Researchers from Mount Sinai have uncovered a possible explanation for why a flu infection can lead to heart disease. They’ve shown from work with mouse models and human data how the immune system that is triggered with influenza A can damage the heart.

“We have known for years that the frequency of heart attacks increases during flu season, yet outside of clinical intuition, scant evidence exists of the underlying mechanisms of that phenomenon,” Filip Swirski, Ph.D., director of the Cardiovascular Research Institute at the Icahn School of Medicine at Mount Sinai, said in a news release.

The work of Swirski and his colleagues has shed light on a specific pathway, the antiviral cytokine type 1 interferon, a factor that leads to the damage of the heart following a severe flu infection. These findings, published recently in Immunity, offer promise of new therapies to prevent this damage, Swirski said.

Influenza A is responsible for an estimated 1 billion infections globally each year. Although most infections resolve, some can become severe. During the 2023-2024 flu season, approximately 28,000 Americans died from the flu.

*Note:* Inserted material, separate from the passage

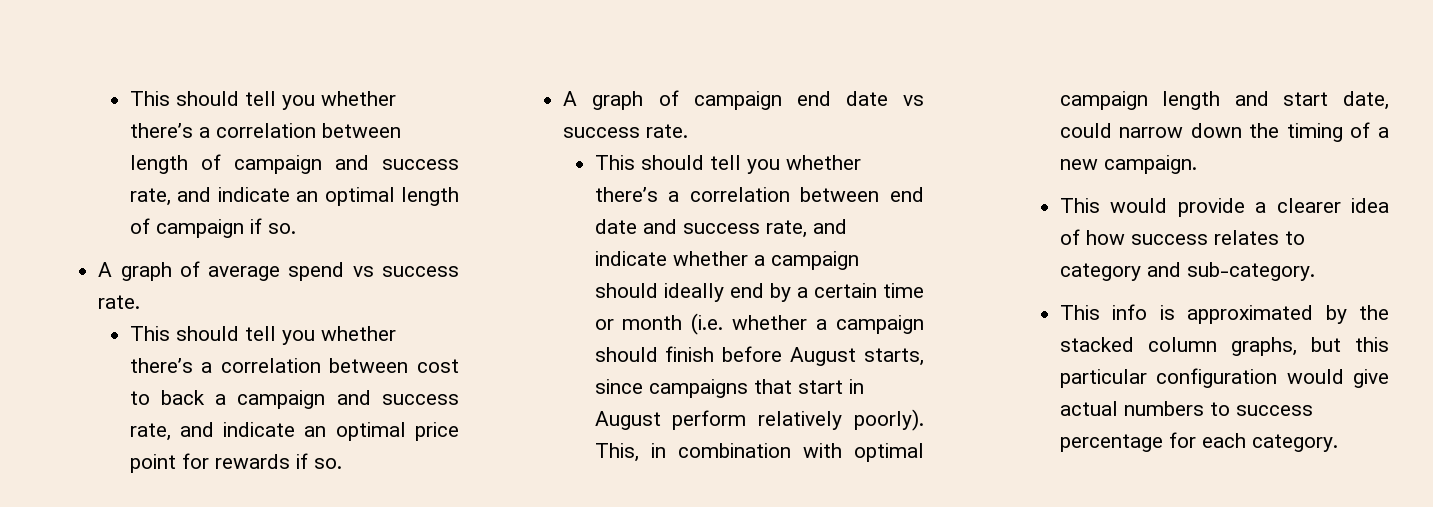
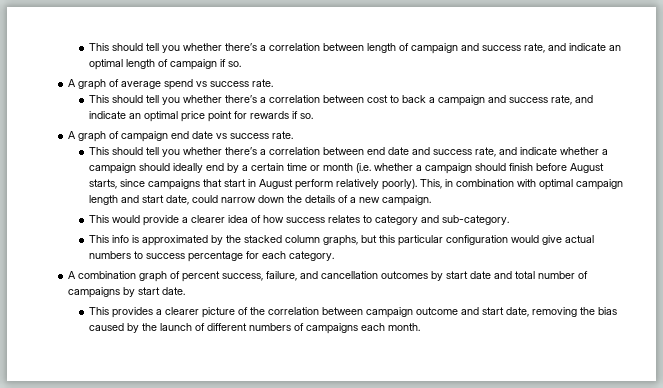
[1286,123,1343,142] timing -> [304,195,335,203] details
(1338, 443) none -> [67,271,588,282] [67,287,185,298] [88,307,617,318] [88,323,420,334] // A combination graph of percent success, failure, and cancellation outcomes by start date and total number of campaigns by start date. // This provides a clearer picture of the correlation between campaign outcome and start date, removing the bias caused by the launch of different numbers of campaigns each month.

Swirski and his colleagues showed that in mice shortly after infection, the influenza virus infects a type of white blood cell, pro-dendritic cell 3. The pro-dendritic cell 3 expresses high concentrations of the chemokine receptor CCR2. In the heart, pro-dendritic cell 3 infects cardiomyocytes, which have a primary role in the contraction of the heart muscle, and produce large amounts of type 1 interferon. Type 1 interferon is a family of cytokines that the immune system produces to fight the influenza virus. In the heart, however, type 1 interferon damages cardiomyocytes and compromises heart function.

“Pro-dendritic cell 3 acts as a ‘Trojan horse’ of the immune system during influenza infection,” said Jeffrey Downey, Ph.D., a member of Swirski’s laboratory and lead author of the study.

Additionally, Swirski and his colleagues studied autopsies of 35 patients who had died from flu. They found that 85% had at least one cardiovascular comorbidity, such as hypertension, and the majority had multiple comorbidities, including atherosclerosis and cardiac fibrosis. These patients are more susceptible to the heart-damaging consequences of influenza infection. Researchers found in the autopsies that patients with comorbidities had more pronounced cardiac damage.

“The data suggest that the most severe manifestations of influenza infection occur in people with preexisting cardiovascular disease,” researchers wrote. “The damage to the heart is not, strictly speaking, the result of the infection… Rather, it is the festering anti-viral IFN-1 [type 1 interferon] host response against cardiomyocytes that appears to be essential.”

Researchers stress that there are still several unanswered questions, including how the virus is transferred from monocytes to cardiomyocytes and why the heart attracts pro-dendritic cell 3, as well as whether the data gathered here can be clinically translated for a possible treatment. Swirski and his team are collaborating with Lior Zangi, Ph.D., associate professor of Medicine and Genetics and Genomic Sciences, at the Icahn School of Medicine at Mount Sinai, to develop a possible mRNA therapeutic to reduce the risk of cardiac damage.

The study was supported by grants from the National Heart, Lung, and Blood Institute and the Charles H. Revson Foundation.